They will then track our breath and biometrics to the exact micronutrients and vitamins we individually need each day. With health becoming increasingly personal, meals will be tailored for particular health benefits and nutritional needs, as we look 15-20 years into the future. The increased focus on personalised health will bring an end to the ‘one-size-fits-all’ diet culture. Everything we consume will be nutritionally tailored and meals packed with the relevant minerals, vitamins and even bacteria, Dr Gaye claims.
Dr Gaye said: “In the future, with each person having their own personal DNA and microbiome tested, individual dietary requirements will be extremely specific and nuanced and it will become increasingly important that food is tailored to this.”
In the report, commissioned by recipe box company Gousto, Dr Gaye also predicts the future of dinnertime will see the death of the TV dinner and an increased value placed on mealtime togetherness and shared cooking experiences.
She said: “The future is about collective humanity.
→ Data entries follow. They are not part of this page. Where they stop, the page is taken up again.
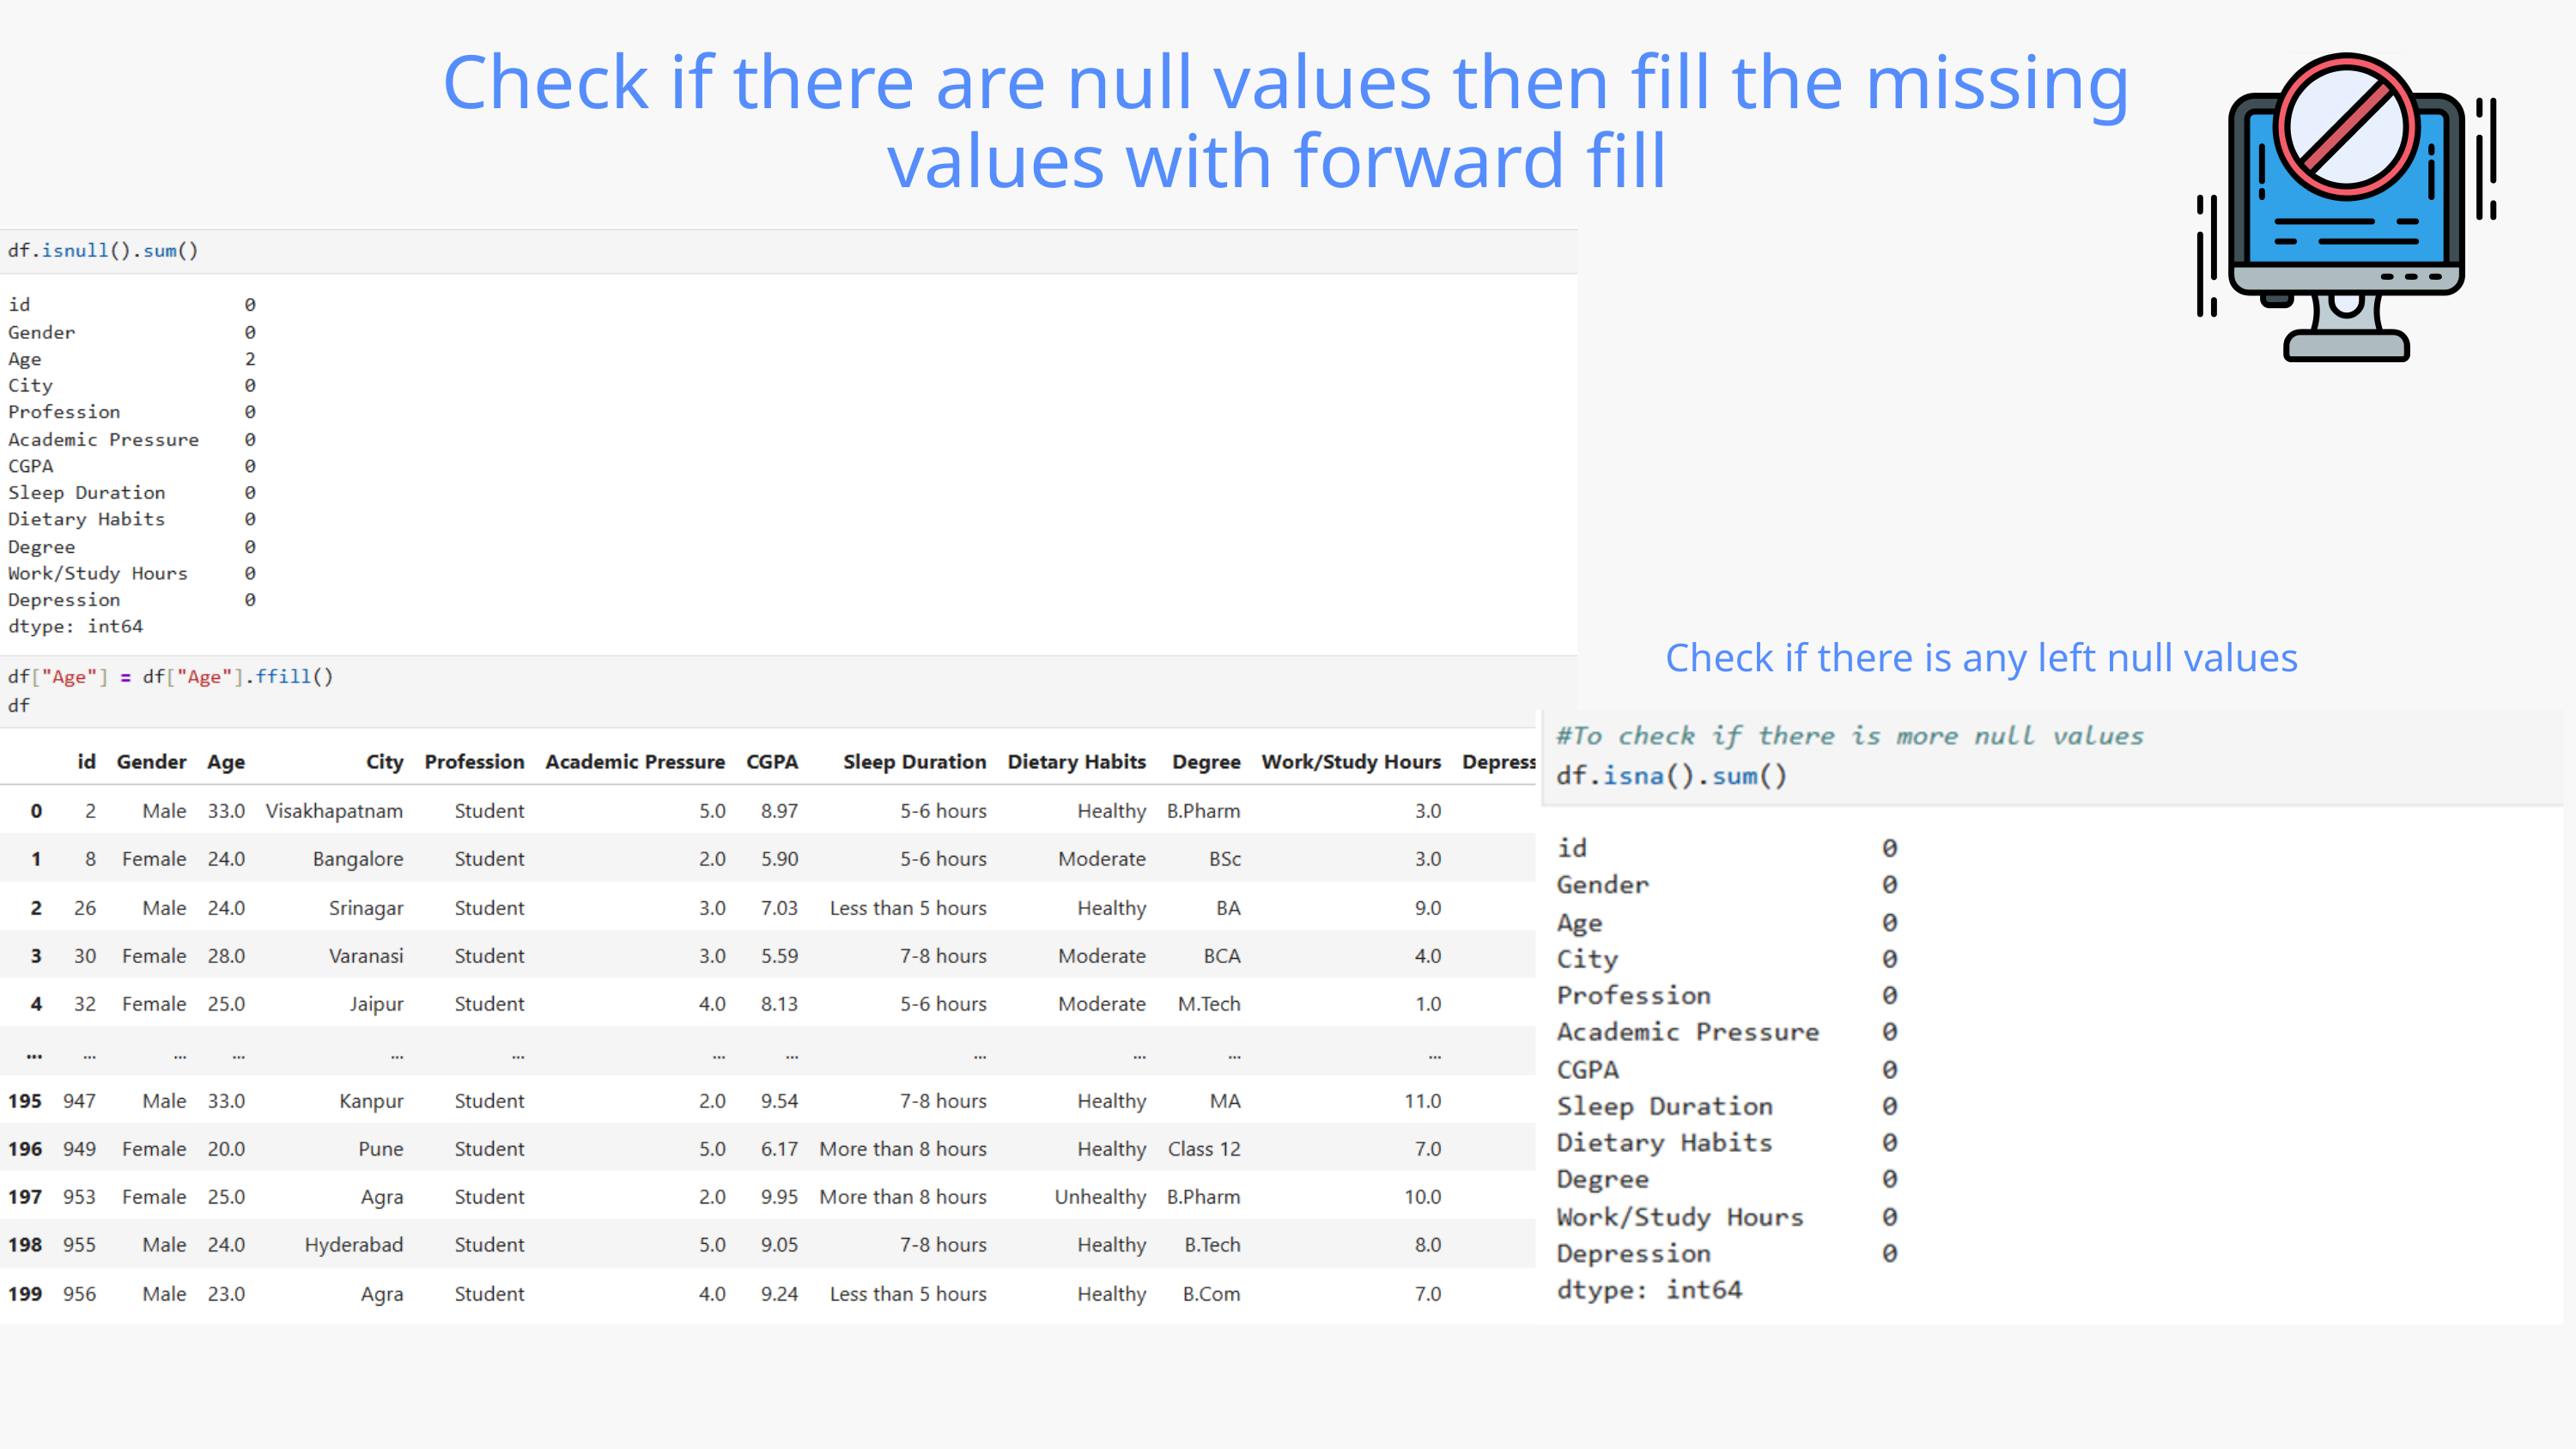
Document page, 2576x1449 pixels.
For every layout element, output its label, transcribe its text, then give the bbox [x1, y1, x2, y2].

text_box [2192, 52, 2501, 362]
text_box Check if there are null values then fill the missing values with forward fill [432, 44, 2143, 203]
text_box Check if there is any left null values [1534, 638, 2432, 722]
text_box [1535, 710, 2564, 1325]
text_box [0, 227, 1578, 1324]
Kindness will be our main mode of behaviour. Dinner will be a collaboration as we share chores and skill-swap.
“Dinnertime will be a kind of simple, social occurrence, as friends, colleagues, acquaintances gather to share and eat.”
A study of 2,000 Brits looking into current dinner time habits found more than a quarter (27 percent) regularly repeat meals just because they know that they are healthy – with 24 percent citing health as the main reason for choosing a meal.
This beats ease (21 percent), affordability (22 percent) and trying new dishes (three percent).
More than half (58 percent) of Brits, surveyed via OnePoll, also believe that looking into the future, food will still be prepared at home using fresh, purchased ingredients rather than prepared for you by a retailer (nine percent) or robot (four percent).
However, more than one third (35 percent) of Brits admit that they currently eat their evening meal on the sofa – while the same amount (35 percent) also reveal that they think they’ll still eat their dinner in front of the TV in the future.
In addition, sadly only 15 percent of those surveyed consistently enjoy screen free dinner times throughout the week.
Dr Morgaine Gaye added: “The future of dinnertime is both very simple and also more futuristic.
“It will involve more opportunity for sharing preparation, eating together and more of an attitude of mindfulness.
“But it will also employ advanced technology, self-monitoring health devices and completely integrated ordering interfaces.
“Technology and humanity will co-exist in a more assimilated way and the meals we eat will become more wholesome and will act as cherished moments of meaning.”
Gousto has piloted a range of new recipes, tailored to specific health benefits.
Tested and reviewed by 243 customers and the result of a year-long development process, its new Health Kitchen range will launch in January 2020 and offers a range of recipes that support specific health benefits; Immunity, Mood, Energy’Ellie Bain, Gousto’s in-house registered dietician, added: “We understand that health is becoming increasingly personal.
“The one size fits all approach to diet seems to be becoming a thing of the past, paired with a growing understanding that the food we eat directly impacts the way that we feel.
“There will be incredible technological advancements in this space over the next 15-20 years and as a food-tech business, we want to make sure that we are at the forefront of these changing behaviours.
“Our new Health Kitchen range is the first step on the journey of increasingly personalised health benefits and dietary preferences – we are making it simple for our customers to choose the recipes they want to create at home, based on the health benefits that they are looking for.”